Photo: Roseline Coffee
SAN FRANCISCO, CA
Andytown Coffee Roasters
Location: 3655 Lawton St., San Francsico, CA
San Francisco has garnered a reputation for being a tech-bro, yippie hub filled with sleek coffee shops teeming with fancy brewing tools and indie records. Since its launch, Andytown Coffee Roasters has set out to be different. This Outer Sunset fave grew from a desire to serve amazing, fresh coffee roasted in-house, and home-baked Irish soda bread in a cozy space. The husband and wife team consists of Michael McCrory (who’s from Belfast, hence the soda bread) and Lauren Crabbe and they have turned their dreams of homey, Irish bliss into a 580-square foot storefront that’s a cafe, roastery, and home away from home, all in one.
Photo: Peter Cochrane
TULSA, OK
Topéca Coffee Roasters
Location: Multiple Locations
Topéca Coffee Roasters has what other roasteries can only dream of—two farms in El Salvador where beans are grown, milled and roasted.

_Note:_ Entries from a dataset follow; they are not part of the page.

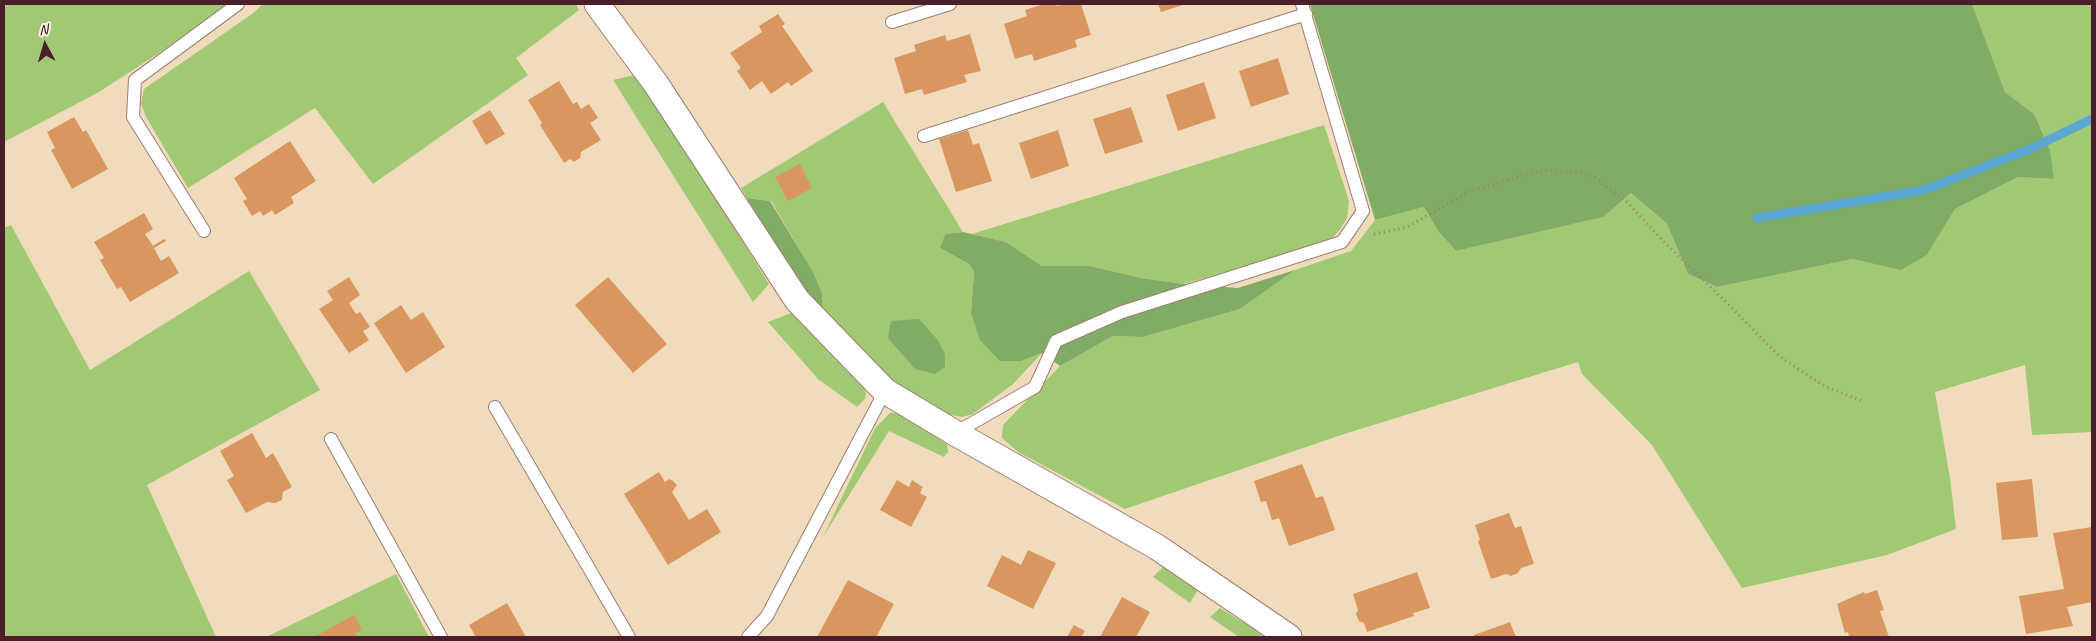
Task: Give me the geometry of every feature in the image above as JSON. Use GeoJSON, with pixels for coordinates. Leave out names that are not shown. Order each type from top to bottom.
{"type":"FeatureCollection","features":[{"type":"Feature","properties":{"kind":"street"},"geometry":{"type":"LineString","coordinates":[[597,4],[656,84],[798,300],[885,391],[1156,547],[1289,637]]}},
{"type":"Feature","properties":{"kind":"lane"},"geometry":{"type":"LineString","coordinates":[[204,231],[133,117],[134,80],[238,4]]}},
{"type":"Feature","properties":{"kind":"lane"},"geometry":{"type":"LineString","coordinates":[[892,22],[950,4]]}},
{"type":"Feature","properties":{"kind":"lane"},"geometry":{"type":"LineString","coordinates":[[924,136],[1304,9],[1363,211],[1342,242],[1122,312],[1056,341],[1034,387],[955,433]]}},
{"type":"Feature","properties":{"kind":"lane"},"geometry":{"type":"LineString","coordinates":[[748,637],[767,616],[885,391]]}},
{"type":"Feature","properties":{"kind":"lane"},"geometry":{"type":"LineString","coordinates":[[494,407],[630,637]]}},
{"type":"Feature","properties":{"kind":"lane"},"geometry":{"type":"LineString","coordinates":[[331,439],[441,637]]}},
{"type":"Feature","properties":{"kind":"path"},"geometry":{"type":"LineString","coordinates":[[1342,242],[1407,227],[1470,191],[1543,170],[1590,174],[1627,202],[1667,246],[1727,302],[1779,356],[1824,386],[1862,402]]}},
{"type":"Feature","properties":{"kind":"green space"},"geometry":{"type":"Polygon","coordinates":[[[4,4],[231,4],[99,92],[4,142],[4,4]]]}},
{"type":"Feature","properties":{"kind":"green space"},"geometry":{"type":"Polygon","coordinates":[[[263,4],[576,4],[579,10],[516,58],[528,75],[373,184],[315,108],[188,188],[146,117],[141,103],[144,89],[252,14],[263,4]]]}},
{"type":"Feature","properties":{"kind":"green space"},"geometry":{"type":"Polygon","coordinates":[[[1310,4],[1972,4],[2005,92],[2034,114],[2050,151],[2054,179],[2018,177],[1955,209],[1927,255],[1901,270],[1853,259],[1717,287],[1688,274],[1667,224],[1631,193],[1603,217],[1456,251],[1438,231],[1424,207],[1375,220],[1310,4]]]}},
{"type":"Feature","properties":{"kind":"green space"},"geometry":{"type":"Polygon","coordinates":[[[1972,4],[2092,4],[2092,432],[2032,435],[2025,365],[1935,392],[1950,478],[1956,529],[1887,555],[1742,588],[1652,445],[1582,374],[1578,362],[1344,434],[1125,509],[1018,452],[1002,438],[1003,425],[1060,366],[1113,336],[1143,337],[1240,309],[1295,270],[1351,251],[1375,220],[1424,207],[1438,231],[1456,251],[1602,217],[1631,193],[1667,224],[1688,274],[1717,287],[1853,259],[1901,269],[1927,255],[1955,209],[2018,177],[2054,179],[2034,114],[2005,92],[1972,4]]]}},
{"type":"Feature","properties":{"kind":"green space"},"geometry":{"type":"Polygon","coordinates":[[[634,75],[687,152],[769,284],[753,302],[613,80],[634,75]]]}},
{"type":"Feature","properties":{"kind":"green space"},"geometry":{"type":"Polygon","coordinates":[[[883,102],[963,232],[945,234],[940,248],[969,264],[974,272],[971,313],[1021,361],[1042,353],[1013,384],[973,414],[962,417],[945,414],[922,403],[875,366],[822,315],[812,270],[771,201],[747,198],[741,188],[883,102]]]}},
{"type":"Feature","properties":{"kind":"green space"},"geometry":{"type":"Polygon","coordinates":[[[1324,125],[1349,201],[1347,218],[1339,231],[1328,242],[1184,284],[1141,278],[1090,266],[1042,266],[1006,242],[972,234],[1324,125]]]}},
{"type":"Feature","properties":{"kind":"green space"},"geometry":{"type":"Polygon","coordinates":[[[747,198],[770,201],[812,270],[822,294],[822,315],[793,279],[747,198]]]}},
{"type":"Feature","properties":{"kind":"green space"},"geometry":{"type":"Polygon","coordinates":[[[11,225],[90,370],[249,271],[320,390],[147,485],[216,637],[4,637],[4,228],[11,225]]]}},
{"type":"Feature","properties":{"kind":"green space"},"geometry":{"type":"Polygon","coordinates":[[[963,232],[1006,242],[1042,266],[1090,266],[1141,278],[1184,284],[1238,288],[1295,270],[1240,309],[1143,337],[1113,336],[1060,366],[1042,353],[1021,361],[1000,361],[980,340],[971,313],[974,272],[969,264],[940,248],[945,234],[963,232]]]}},
{"type":"Feature","properties":{"kind":"green space"},"geometry":{"type":"Polygon","coordinates":[[[791,313],[846,370],[863,384],[866,393],[865,399],[857,407],[818,379],[768,322],[791,313]]]}},
{"type":"Feature","properties":{"kind":"green space"},"geometry":{"type":"Polygon","coordinates":[[[919,319],[937,339],[945,354],[945,367],[935,374],[915,369],[888,338],[891,321],[919,319]]]}},
{"type":"Feature","properties":{"kind":"green space"},"geometry":{"type":"Polygon","coordinates":[[[890,413],[897,413],[947,444],[948,452],[944,457],[889,431],[823,537],[875,428],[890,413]]]}},
{"type":"Feature","properties":{"kind":"green space"},"geometry":{"type":"Polygon","coordinates":[[[1163,567],[1198,590],[1190,603],[1153,577],[1163,567]]]}},
{"type":"Feature","properties":{"kind":"green space"},"geometry":{"type":"Polygon","coordinates":[[[396,574],[429,637],[266,637],[396,574]]]}},
{"type":"Feature","properties":{"kind":"green space"},"geometry":{"type":"Polygon","coordinates":[[[1220,608],[1264,637],[1239,637],[1210,617],[1220,608]]]}},
{"type":"Feature","properties":{"kind":"building"},"geometry":{"type":"Polygon","coordinates":[[[1044,4],[1056,4],[1057,6],[1081,4],[1091,35],[1075,40],[1077,47],[1034,61],[1032,54],[1015,59],[1004,24],[1027,16],[1025,10],[1044,4]]]}},
{"type":"Feature","properties":{"kind":"building"},"geometry":{"type":"Polygon","coordinates":[[[1158,4],[1186,4],[1161,12],[1158,4]]]}},
{"type":"Feature","properties":{"kind":"building"},"geometry":{"type":"Polygon","coordinates":[[[778,14],[785,24],[782,26],[813,71],[791,86],[788,82],[771,94],[762,81],[750,90],[737,71],[741,68],[730,53],[762,32],[759,26],[778,14]]]}},
{"type":"Feature","properties":{"kind":"building"},"geometry":{"type":"Polygon","coordinates":[[[970,34],[981,71],[964,75],[967,82],[924,95],[922,89],[905,94],[894,58],[916,51],[914,45],[945,35],[947,41],[970,34]]]}},
{"type":"Feature","properties":{"kind":"building"},"geometry":{"type":"Polygon","coordinates":[[[1278,58],[1289,94],[1251,107],[1239,71],[1278,58]]]}},
{"type":"Feature","properties":{"kind":"building"},"geometry":{"type":"Polygon","coordinates":[[[559,81],[573,104],[577,102],[581,109],[589,104],[598,118],[590,123],[601,140],[581,152],[580,158],[574,162],[570,159],[564,163],[540,125],[542,123],[528,100],[559,81]]]}},
{"type":"Feature","properties":{"kind":"building"},"geometry":{"type":"Polygon","coordinates":[[[1204,82],[1216,118],[1178,131],[1166,95],[1204,82]]]}},
{"type":"Feature","properties":{"kind":"building"},"geometry":{"type":"Polygon","coordinates":[[[1131,107],[1143,142],[1105,154],[1093,119],[1131,107]]]}},
{"type":"Feature","properties":{"kind":"building"},"geometry":{"type":"Polygon","coordinates":[[[490,110],[505,134],[486,145],[472,121],[490,110]]]}},
{"type":"Feature","properties":{"kind":"building"},"geometry":{"type":"Polygon","coordinates":[[[74,117],[83,132],[86,130],[108,169],[72,189],[51,150],[55,148],[47,132],[74,117]]]}},
{"type":"Feature","properties":{"kind":"building"},"geometry":{"type":"Polygon","coordinates":[[[968,130],[973,145],[979,143],[992,181],[956,192],[939,139],[968,130]]]}},
{"type":"Feature","properties":{"kind":"building"},"geometry":{"type":"Polygon","coordinates":[[[1058,130],[1069,166],[1031,179],[1019,143],[1058,130]]]}},
{"type":"Feature","properties":{"kind":"building"},"geometry":{"type":"Polygon","coordinates":[[[290,141],[316,181],[291,197],[294,203],[275,215],[272,210],[263,216],[260,211],[252,216],[243,201],[247,199],[234,178],[290,141]]]}},
{"type":"Feature","properties":{"kind":"building"},"geometry":{"type":"Polygon","coordinates":[[[800,164],[812,188],[788,201],[775,177],[800,164]]]}},
{"type":"Feature","properties":{"kind":"building"},"geometry":{"type":"Polygon","coordinates":[[[144,213],[153,229],[145,234],[153,246],[164,239],[166,241],[154,248],[161,261],[169,256],[179,273],[130,302],[121,287],[117,289],[100,260],[104,258],[94,242],[144,213]]]}},
{"type":"Feature","properties":{"kind":"building"},"geometry":{"type":"Polygon","coordinates":[[[349,277],[360,295],[349,303],[356,314],[360,312],[370,327],[363,331],[369,340],[349,353],[319,309],[333,300],[327,291],[349,277]]]}},
{"type":"Feature","properties":{"kind":"building"},"geometry":{"type":"Polygon","coordinates":[[[608,277],[667,344],[633,373],[575,305],[608,277]]]}},
{"type":"Feature","properties":{"kind":"building"},"geometry":{"type":"Polygon","coordinates":[[[401,305],[411,320],[423,312],[445,347],[406,373],[374,323],[401,305]]]}},
{"type":"Feature","properties":{"kind":"building"},"geometry":{"type":"Polygon","coordinates":[[[252,433],[266,458],[273,453],[292,487],[283,492],[282,500],[275,503],[267,502],[246,513],[227,480],[234,476],[220,451],[252,433]]]}},
{"type":"Feature","properties":{"kind":"building"},"geometry":{"type":"Polygon","coordinates":[[[1302,464],[1316,498],[1323,496],[1335,530],[1289,546],[1279,518],[1272,520],[1266,501],[1261,502],[1254,481],[1302,464]]]}},
{"type":"Feature","properties":{"kind":"building"},"geometry":{"type":"Polygon","coordinates":[[[659,472],[665,482],[669,479],[677,485],[672,492],[689,520],[707,509],[721,532],[668,565],[624,494],[659,472]]]}},
{"type":"Feature","properties":{"kind":"building"},"geometry":{"type":"Polygon","coordinates":[[[2032,479],[2038,537],[2002,540],[1996,483],[2032,479]]]}},
{"type":"Feature","properties":{"kind":"building"},"geometry":{"type":"Polygon","coordinates":[[[897,480],[909,487],[912,480],[923,487],[920,493],[927,497],[911,527],[880,510],[897,480]]]}},
{"type":"Feature","properties":{"kind":"building"},"geometry":{"type":"Polygon","coordinates":[[[1509,513],[1515,528],[1521,526],[1534,564],[1521,568],[1518,573],[1511,576],[1506,574],[1491,579],[1478,541],[1480,540],[1475,525],[1509,513]]]}},
{"type":"Feature","properties":{"kind":"building"},"geometry":{"type":"Polygon","coordinates":[[[2092,527],[2092,602],[2067,607],[2073,626],[2026,634],[2019,596],[2064,589],[2053,533],[2092,527]]]}},
{"type":"Feature","properties":{"kind":"building"},"geometry":{"type":"Polygon","coordinates":[[[1028,550],[1056,563],[1033,609],[987,586],[1002,555],[1021,565],[1028,550]]]}},
{"type":"Feature","properties":{"kind":"building"},"geometry":{"type":"Polygon","coordinates":[[[1417,572],[1430,608],[1413,613],[1414,616],[1367,632],[1364,623],[1359,621],[1356,614],[1358,610],[1353,594],[1417,572]]]}},
{"type":"Feature","properties":{"kind":"building"},"geometry":{"type":"Polygon","coordinates":[[[848,580],[894,604],[881,628],[876,637],[817,637],[848,580]]]}},
{"type":"Feature","properties":{"kind":"building"},"geometry":{"type":"Polygon","coordinates":[[[1877,590],[1884,610],[1880,611],[1889,637],[1849,637],[1848,632],[1845,633],[1837,604],[1864,592],[1865,594],[1877,590]]]}},
{"type":"Feature","properties":{"kind":"building"},"geometry":{"type":"Polygon","coordinates":[[[1122,597],[1150,612],[1136,637],[1100,637],[1122,597]]]}},
{"type":"Feature","properties":{"kind":"building"},"geometry":{"type":"Polygon","coordinates":[[[507,603],[526,637],[476,637],[469,625],[507,603]]]}},
{"type":"Feature","properties":{"kind":"building"},"geometry":{"type":"Polygon","coordinates":[[[354,615],[362,630],[355,634],[357,637],[314,637],[354,615]]]}},
{"type":"Feature","properties":{"kind":"building"},"geometry":{"type":"Polygon","coordinates":[[[1510,622],[1516,637],[1474,637],[1474,635],[1510,622]]]}},
{"type":"Feature","properties":{"kind":"building"},"geometry":{"type":"Polygon","coordinates":[[[1074,625],[1085,631],[1081,637],[1067,637],[1074,625]]]}},
{"type":"Feature","properties":{"kind":"waterway"},"geometry":{"type":"LineString","coordinates":[[1757,218],[1924,190],[2030,149],[2092,119]]}}]}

Descending from a long lineage of coffee producers, the family-owned operation has thoughtfully created a seed-to-cup business, ensuring quality, transparency, and sustainability. And with their many ventures including a second roastery in Tulsa, two cafes, a bakery, and a craft-coffee and cocktail bar (and more on the horizon), Topéca offers unlimited ways for customers and baristas to enjoy their unique product.
Photo: Topéca Coffee
TucSon, AZ
Presta Coffee Roasters
Location: Multiple Locations
When Curtis Zimmerman was unsuccessful in his search for decent coffee at St. Mary’s hospital in Tucson, Arizona, where his wife was working, he decided to take matters into his own hands. He launched Stella Java, the hospital’s first (and probably only) pop-up coffee cart selling top-shelf espresso drinks. This bizarre marriage of scrubs and grounds worked so well that it has since grown into two cafes and Presta, his roastery located in one of the them. With the lobby brew days behind him, Zimmerman is able to source beans directly from Colombia, Ethiopia and other growing regions. He also continues to create community-driven coffee programs, from Tuesday morning cuppings at the roastery, where Presta’s 120 PSI espresso blend can be sampled, to latte art throw downs. Suffice to say, Presta has always been doing things a little differently from the rest.